The archive can illuminate the history of sport in Ireland, with photographs, team lists, match reports, and trophies, not to mention some definitely unwashed sports kit, lethally rusty fencing foils, and irresistibly tactile wooden lacrosse sticks. School magazines dating back to 1913 show what was on the girls’ minds while world events dominated newspaper headlines, what subjects and extra-curricular activities were current, what areas of study and work were chosen by girls who had left school. Photographs of dormitories, common rooms, staff rooms and seasonal celebrations give an insight into the more private, non-academic aspects of school life. Maps, plans, and architects’ drawings contain a history of the built environment, and even portraits of the generations of school dogs who lived at each of the schools say something about our relationship with animals.
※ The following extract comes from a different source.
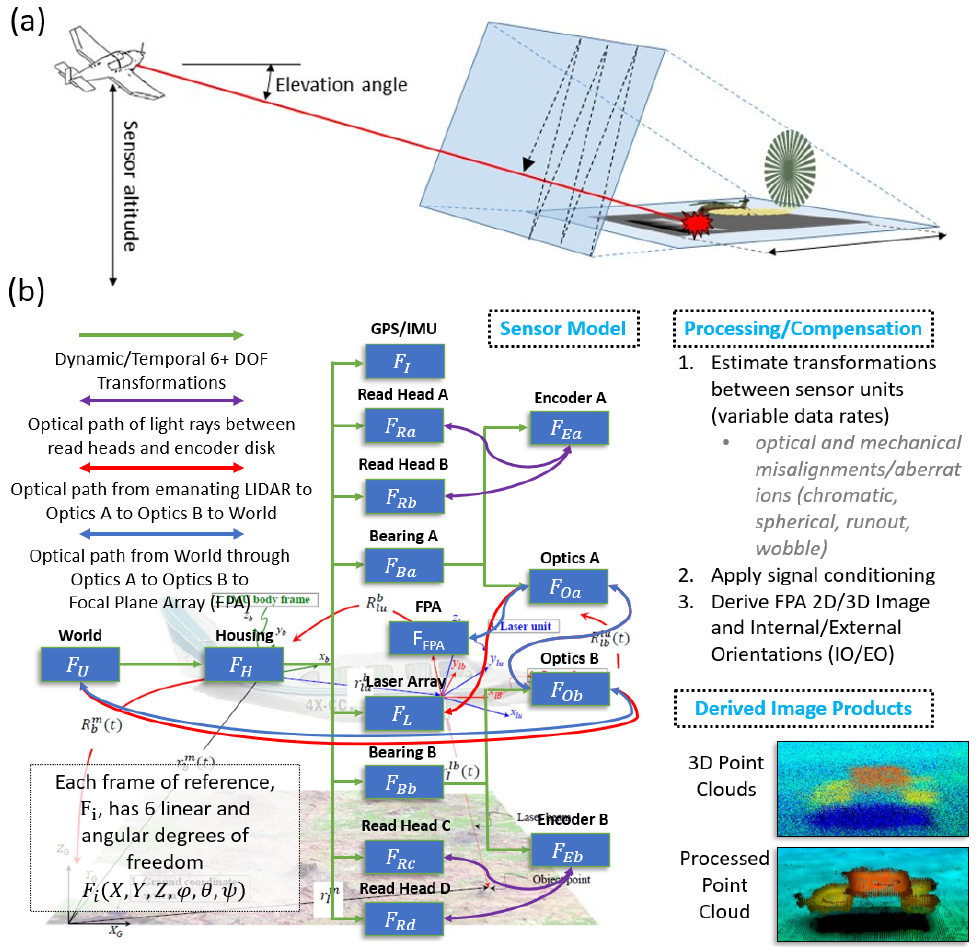
Figure 1. The Kinematically Linked Model Framework (KLMF) [4] incorporates an incredibly complex model of all of the components of a LIDAR system to investigate all the ways that the position and timing of each contribute to the final resolution of derived point clouds. Each component of the sensor has its own frame of reference to enable detailed tracking of its position and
As well all the new areas of research opening up in Irish history generally (like the study of childhood, or girls’ sport), local historians and genealogists are always interested in tracing family histories and the lives of individuals. The Rathdown School Archive can provide rich pickings all round.
L-R: Girls playing hockey in the Hall, 1960; The painting on this traffic light control box promotes women in sport and is part of a public art project across Dublin. The artist @lynn.kennedy. art drew on photographs from the Hall School sports archive; Rathdown girls fencing outside Palmer Hall in 1978.
We are under the usual constraints when it comes to resourcing storage, conservation, cataloguing, digitisation, and all the rest, but we do want the archive to be used and of use, not just by the school, but by the wider community. At the moment, we share what we can over our still-developing social media accounts, primarily Instagram and Facebook. Access at the moment is limited, as it must be everywhere under COVID-19 restrictions, but we welcome enquiries and will always do what we can to help dig out whatever information is being requested. And maybe something unexpected, besides.